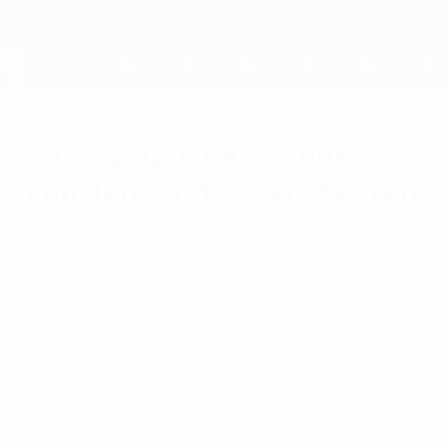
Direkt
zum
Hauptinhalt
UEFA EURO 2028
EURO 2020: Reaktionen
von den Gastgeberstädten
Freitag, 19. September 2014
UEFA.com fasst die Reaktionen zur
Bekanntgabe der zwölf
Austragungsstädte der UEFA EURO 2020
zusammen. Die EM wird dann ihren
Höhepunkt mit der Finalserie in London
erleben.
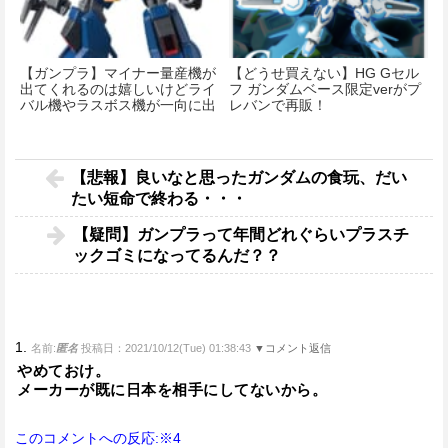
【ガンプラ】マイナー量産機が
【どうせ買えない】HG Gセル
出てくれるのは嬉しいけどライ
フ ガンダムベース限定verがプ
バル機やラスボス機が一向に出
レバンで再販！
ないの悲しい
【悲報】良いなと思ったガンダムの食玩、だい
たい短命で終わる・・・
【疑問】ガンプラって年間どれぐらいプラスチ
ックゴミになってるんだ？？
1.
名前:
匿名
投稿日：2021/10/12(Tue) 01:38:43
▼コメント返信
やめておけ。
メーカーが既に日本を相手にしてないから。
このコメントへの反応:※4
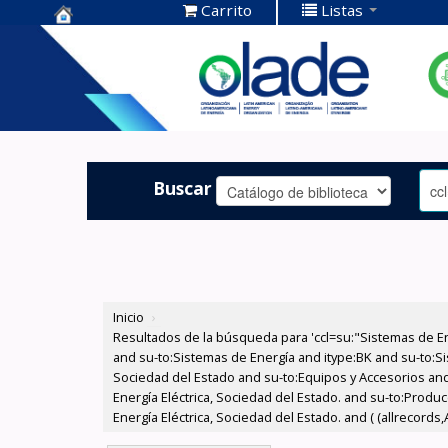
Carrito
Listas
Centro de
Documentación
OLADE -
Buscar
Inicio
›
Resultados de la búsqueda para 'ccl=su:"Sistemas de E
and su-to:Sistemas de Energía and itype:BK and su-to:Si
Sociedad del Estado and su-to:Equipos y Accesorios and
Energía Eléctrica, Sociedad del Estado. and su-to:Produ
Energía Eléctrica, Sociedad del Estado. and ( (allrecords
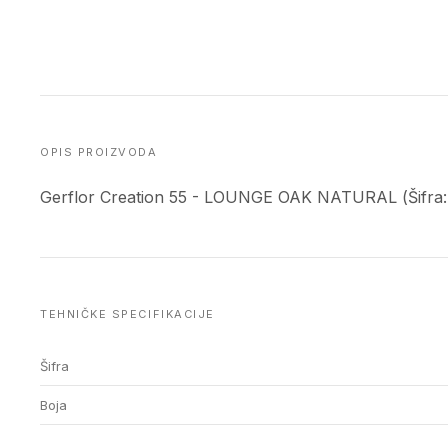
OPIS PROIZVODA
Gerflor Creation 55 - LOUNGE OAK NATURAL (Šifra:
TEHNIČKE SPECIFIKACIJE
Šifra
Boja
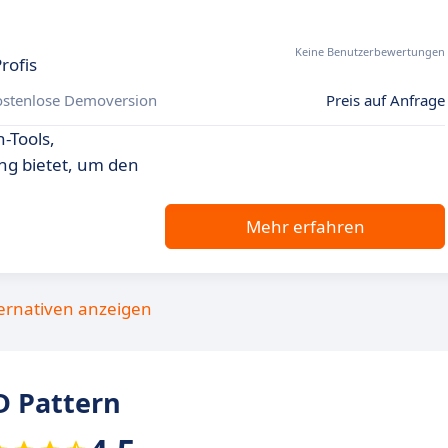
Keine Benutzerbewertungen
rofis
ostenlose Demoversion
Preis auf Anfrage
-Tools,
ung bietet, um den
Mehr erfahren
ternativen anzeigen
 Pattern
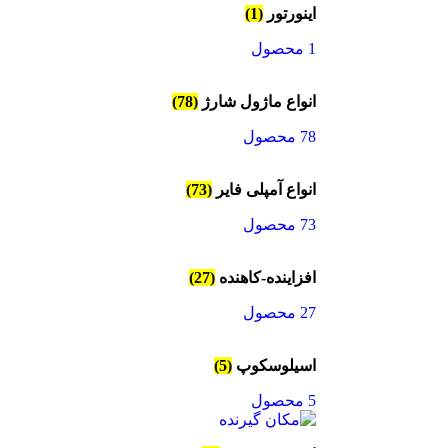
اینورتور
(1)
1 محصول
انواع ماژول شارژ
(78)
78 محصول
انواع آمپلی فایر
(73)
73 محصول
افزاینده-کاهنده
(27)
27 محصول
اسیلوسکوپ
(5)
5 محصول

==============================

What is needed:
Your output must consist only of the lines from the line with "ostenlose Demoversion" through the final line of the data, both included, reproduced exactly and free of pictures.

Answer to the problem:
ostenlose Demoversion
Preis auf Anfrage
-Tools,
ung bietet, um den
Mehr erfahren
ternativen anzeigen
 Pattern
اینورتور
(1)
1 محصول
انواع ماژول شارژ
(78)
78 محصول
انواع آمپلی فایر
(73)
73 محصول
افزاینده-کاهنده
(27)
27 محصول
اسیلوسکوپ
(5)
5 محصول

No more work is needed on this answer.